* _WORK INSTRUCTION 1_: In the records, convert the lines starting with the line that contains "- **即时自测**：harden是什么意思？（使变硬，硬化）" and going through the end of the records into a JSON list of strings, one string per line, with blank lines omitted.

-------- READING TEXT

The structure is believed to have been the mausoleum of the Nabatean King Aretas IV in the 1st century AD. It is one of the most popular tourist attractions in both Jordan and the region. It became known as "Al-Khazneh", or The Treasury, in the early 19th century by the area's Bedouins as they had believed it contained treasures.


Al-Khazneh means "The Treasury" in Arabic, a name derived from legends regarding the decorative stone urn high on the second level, which in reality isn't solid sandstone .[1]

One legend is that the Egyptian Pharaoh and some of his army escaped the closing of the Red Sea, created the Khazneh by magic as a safe place for his treasury and continued in his pursuit of Moses.[1] This led to the name Khazneh el-Far'oun, "Treasury of the Pharaoh".[1]

Another legend claims that bandits or pirates hid their loot in the urn. Significant damage from bullets can be seen on the urn, attributed by local lore to Bedouins who are said to have shot at the urn in the early 20th century, in hopes of breaking it open and spilling out the "treasure".[citation needed][dubious ]


The first glimpse of Petra's Treasury (Al-Khazneh) upon exiting the Siq

Al-Khazneh was originally built as a mausoleum and crypt at the beginning of the 1st century AD during the reign of Aretas IV Philopatris.[2]

Many of the building's architectural details have eroded away during the two thousand years since it was carved and sculpted from the cliff. The sculptures are thought to be those of various mythological figures associated with the afterlife.[3] On top are figures of four eagles that would carry away the souls. The figures on the upper level are dancing Amazons with double-axes. The entrance is flanked by statues of the twins Castor and Pollux who lived partly on Olympus and partly in the underworld.

----------------

* _WORK INSTRUCTION 2_: Reproduce the text about Al-Khazneh word for word.

-------- RECORDS FOR THE EXERCISE

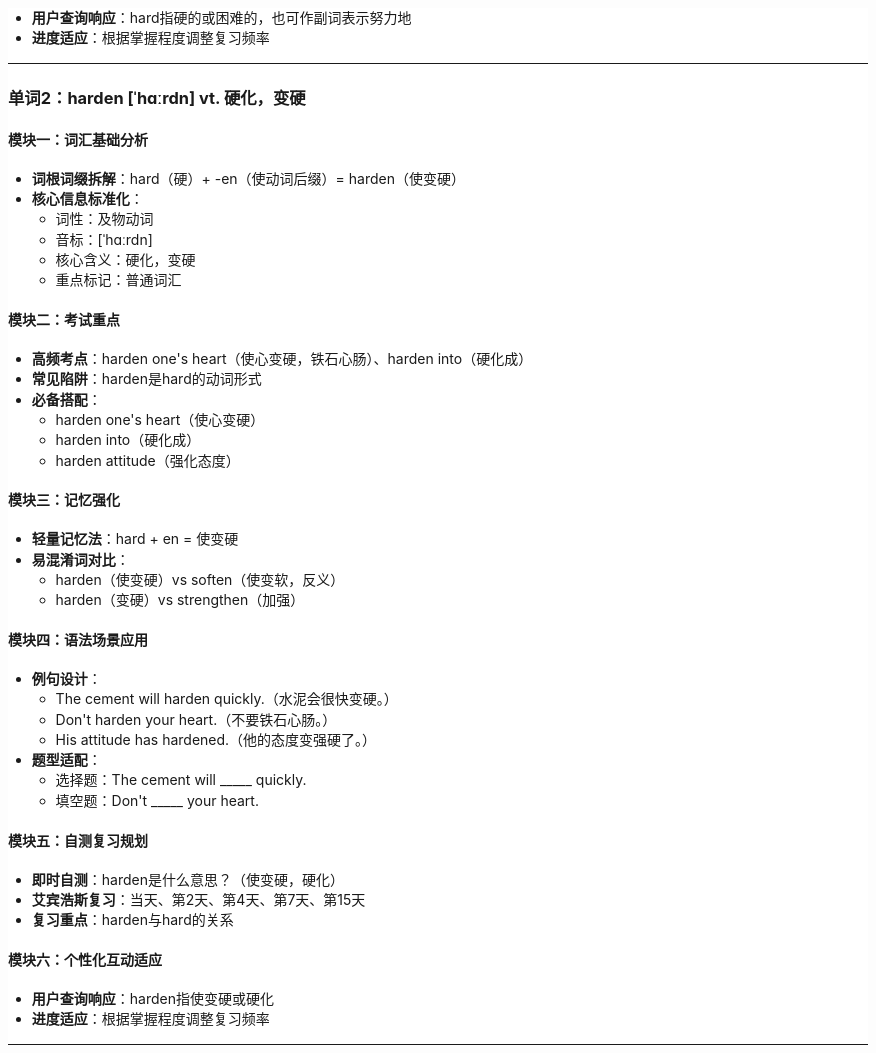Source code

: - **用户查询响应**：hard指硬的或困难的，也可作副词表示努力地
- **进度适应**：根据掌握程度调整复习频率

---

### 单词2：harden [ˈhɑːrdn] vt. 硬化，变硬

#### 模块一：词汇基础分析

- **词根词缀拆解**：hard（硬）+ -en（使动词后缀）= harden（使变硬）
- **核心信息标准化**：
  - 词性：及物动词
  - 音标：[ˈhɑːrdn]
  - 核心含义：硬化，变硬
  - 重点标记：普通词汇

#### 模块二：考试重点

- **高频考点**：harden one's heart（使心变硬，铁石心肠）、harden into（硬化成）
- **常见陷阱**：harden是hard的动词形式
- **必备搭配**：
  - harden one's heart（使心变硬）
  - harden into（硬化成）
  - harden attitude（强化态度）

#### 模块三：记忆强化

- **轻量记忆法**：hard + en = 使变硬
- **易混淆词对比**：
  - harden（使变硬）vs soften（使变软，反义）
  - harden（变硬）vs strengthen（加强）

#### 模块四：语法场景应用

- **例句设计**：
  - The cement will harden quickly.（水泥会很快变硬。）
  - Don't harden your heart.（不要铁石心肠。）
  - His attitude has hardened.（他的态度变强硬了。）
- **题型适配**：
  - 选择题：The cement will _____ quickly.
  - 填空题：Don't _____ your heart.

#### 模块五：自测复习规划

- **即时自测**：harden是什么意思？（使变硬，硬化）
- **艾宾浩斯复习**：当天、第2天、第4天、第7天、第15天
- **复习重点**：harden与hard的关系

#### 模块六：个性化互动适应

- **用户查询响应**：harden指使变硬或硬化
- **进度适应**：根据掌握程度调整复习频率

---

----------------

* _ANSWER SPACE 1_:
[
  "- **即时自测**：harden是什么意思？（使变硬，硬化）",
  "- **艾宾浩斯复习**：当天、第2天、第4天、第7天、第15天",
  "- **复习重点**：harden与hard的关系",
  "#### 模块六：个性化互动适应",
  "- **用户查询响应**：harden指使变硬或硬化",
  "- **进度适应**：根据掌握程度调整复习频率",
  "---"
]

* _ANSWER SPACE 2_:
The structure is believed to have been the mausoleum of the Nabatean King Aretas IV in the 1st century AD. It is one of the most popular tourist attractions in both Jordan and the region. It became known as "Al-Khazneh", or The Treasury, in the early 19th century by the area's Bedouins as they had believed it contained treasures.


Al-Khazneh means "The Treasury" in Arabic, a name derived from legends regarding the decorative stone urn high on the second level, which in reality isn't solid sandstone .[1]

One legend is that the Egyptian Pharaoh and some of his army escaped the closing of the Red Sea, created the Khazneh by magic as a safe place for his treasury and continued in his pursuit of Moses.[1] This led to the name Khazneh el-Far'oun, "Treasury of the Pharaoh".[1]

Another legend claims that bandits or pirates hid their loot in the urn. Significant damage from bullets can be seen on the urn, attributed by local lore to Bedouins who are said to have shot at the urn in the early 20th century, in hopes of breaking it open and spilling out the "treasure".[citation needed][dubious ]


The first glimpse of Petra's Treasury (Al-Khazneh) upon exiting the Siq

Al-Khazneh was originally built as a mausoleum and crypt at the beginning of the 1st century AD during the reign of Aretas IV Philopatris.[2]

Many of the building's architectural details have eroded away during the two thousand years since it was carved and sculpted from the cliff. The sculptures are thought to be those of various mythological figures associated with the afterlife.[3] On top are figures of four eagles that would carry away the souls. The figures on the upper level are dancing Amazons with double-axes. The entrance is flanked by statues of the twins Castor and Pollux who lived partly on Olympus and partly in the underworld.